TEKS YANG DITAMPILKAN:
>>

PSI dan Peluang Kaesang Calon Gubernur DKI Jakarta

Efriza, telisik indonesia
Minggu, 31 Maret 2024
0 dilihat
PSI dan Peluang Kaesang Calon Gubernur DKI Jakarta
Efriza, Dosen Ilmu Politik di Beberapa Kampus dan Owner Penerbitan. Foto: Ist.

" Ada persepsi dan opini berkembang bahwa langkah memuluskan Kaesang sebagai Cagub DKJ masih terbuka dengan mengikuti preseden naiknya Gibran Rakabuming Raka yang bisa maju sebagai calon wakil presiden (cawapres) karena melalui judicial review di Mahkamah Konstitusi (MK) "

Oleh: Efriza

Dosen Ilmu Politik di Beberapa Kampus dan Owner Penerbitan

JIKA berdasarkan aturan syarat calon gubernur (cagub) Daerah Khusus Jakarta (DKJ) adalah 22 kursi. Maka, Partai Solidaritas Indonesia (PSI) berdasarkan hasil Pemilihan Umum Legislatif (Pileg) Dewan Perwakilan Rakyat Daerah (DPRD) DKJ bahwa memperoleh kursi diperkirakan sebanyak 9 kursi sebagai partai urutan ke-7.

PSI hanya mengantongi suara sebanyak 465.936 suara atau 7,68 persen. Ini menunjukkan PSI butuh dua partai politik lainnya untuk membangun koalisi. Njelimetnya adalah PSI masuk dalam kategori partai politik sebagai “pemain baru” untuk urusan Pemilihan Umum Kepala Daerah (Pilkada) DKJ.

Ini menunjukkan berdasar kepartaian maka diyakini PSI akan kurang diperhitungkan. Meski begitu, PSI mencoba menawarkan dua sosok cagub yakni Kaesang Pangarep yang merupakan Ketua Umumnya, dan Wakil Ketua Dewan Pembina Grace Natalie. Tulisan ini ingin menelisik lebih jauh tentang peluang PSI dalam kancah politik lokal Pilkada DKJ, sebagai berikut.

<<

PERTANYAAN SEPUTAR MATERI:
- 1) Jawablah pertanyaan berikut berdasarkan tulisan tentang PSI dan Pilkada Jakarta.
(a) Berapa jumlah kursi yang menjadi syarat pencalonan gubernur DKJ?
(b) Berapa suara yang diperoleh PSI, dan berapa persentasenya?
(c) Siapa dua sosok calon gubernur yang ditawarkan PSI, dan apa jabatan masing-masing di partai itu?
- 2) Teruskan tulisan tentang peluang PSI dan Kaesang dalam Pilkada Jakarta, mulai dari bagian sesudah kalimat terakhirnya.

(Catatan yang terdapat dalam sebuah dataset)
>>

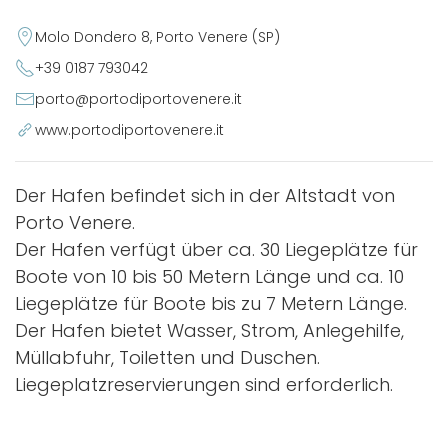
Molo Dondero 8, Porto Venere (SP)
+39 0187 793042
porto@portodiportovenere.it
www.portodiportovenere.it
Der Hafen befindet sich in der Altstadt von
Porto Venere.
Der Hafen verfügt über ca. 30 Liegeplätze für
Boote von 10 bis 50 Metern Länge und ca. 10
Liegeplätze für Boote bis zu 7 Metern Länge.
Der Hafen bietet Wasser, Strom, Anlegehilfe,
Müllabfuhr, Toiletten und Duschen.
Liegeplatzreservierungen sind erforderlich.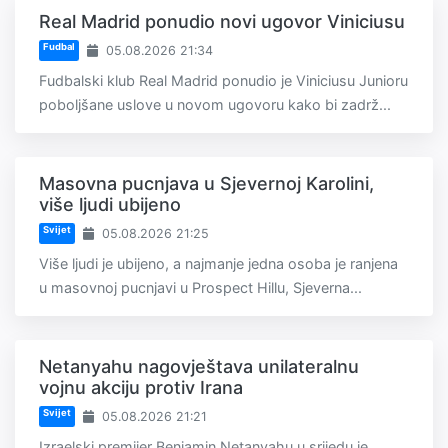
Real Madrid ponudio novi ugovor Viniciusu
Fudbal
05.08.2026 21:34
Fudbalski klub Real Madrid ponudio je Viniciusu Junioru
poboljšane uslove u novom ugovoru kako bi zadrž...
Masovna pucnjava u Sjevernoj Karolini,
više ljudi ubijeno
Svijet
05.08.2026 21:25
Više ljudi je ubijeno, a najmanje jedna osoba je ranjena
u masovnoj pucnjavi u Prospect Hillu, Sjeverna...
Netanyahu nagovještava unilateralnu
vojnu akciju protiv Irana
Svijet
05.08.2026 21:21
Izraelski premijer Benjamin Netanyahu u srijedu je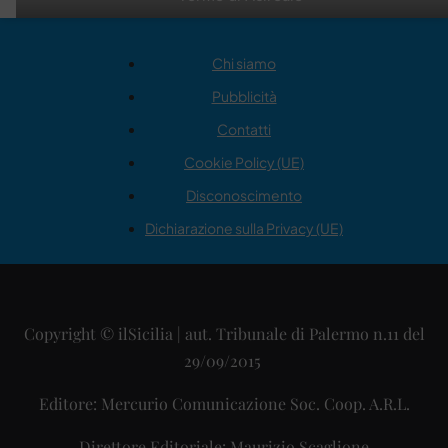
Chi siamo
Pubblicità
Contatti
Cookie Policy (UE)
Disconoscimento
Dichiarazione sulla Privacy (UE)
Copyright © ilSicilia | aut. Tribunale di Palermo n.11 del
29/09/2015
Editore: Mercurio Comunicazione Soc. Coop. A.R.L.
Direttore Editoriale: Maurizio Scaglione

<<

JAWABAN SETIAP TUGAS:
- 1)
(a) Syaratnya 22 kursi.
(b) PSI memperoleh 465.936 suara atau 7,68 persen.
(c) Kedua sosok itu adalah Kaesang Pangarep, Ketua Umum PSI, dan Grace Natalie, Wakil Ketua Dewan Pembina.

- 2)
Kaesang Terhalang, Opsi ke MK Mungkin Diabaikan

Kaesang Pangarep anak bungsu dari putra presiden Joko Widodo ini, jika berdasarkan Undang-Undang Nomor 10 Tahun 2016 tentang Perubahan Kedua Atas UU Nomor 1 Tahun 2015 tentang Penetapan Peraturan Pemerintah Pengganti Undang-Undang Nomor 1 Tahun 2014 tentang Pemilihan Gubernur, Bupati, dan Wali Kota menyatakan, “minimal usia Calon Gubernur adalah 30 tahun.” Ini menunjukkan usia Kaesang tidak memenuhi persyaratan sebagai cagub DKJ di Pilkada Serentak 2024 ini.

Ada persepsi dan opini berkembang bahwa langkah memuluskan Kaesang sebagai Cagub DKJ masih terbuka dengan mengikuti preseden naiknya Gibran Rakabuming Raka yang bisa maju sebagai calon wakil presiden (cawapres) karena melalui judicial review di Mahkamah Konstitusi (MK).

Sepertinya Presiden Jokowi dan Kaesang tidak akan mau memilih opsi ini. Sebab, malah menjadi blunder yang akan mengganggu stabilitas politik nasional utamanya menjelang pelantikan Prabowo-Gibran yang terpilih sebagai calon presiden (capres) dan cawapres dari hasil Pemilihan Umum Presiden (Pilpres) 2024 ini.  

Disisi lain, Pasangan Koalisi kubu 01 Anies-Muhaimin dan kubu 03 Ganjar-Mahfud sedang berproses dan mencari keadilan di pengadilan MK, untuk mencoba mendiskualifikasi pasangan Prabowo-Gibran akibat keputusan memberikan “karpet merah” kepada Gibran sebagai cawapres. Jadi sepertinya Presiden Jokowi dan Kaesang memilih mencari aman, karena kemungkinan untuk mengajukan judicial review dan peluang diterima oleh MK, sangat kecil.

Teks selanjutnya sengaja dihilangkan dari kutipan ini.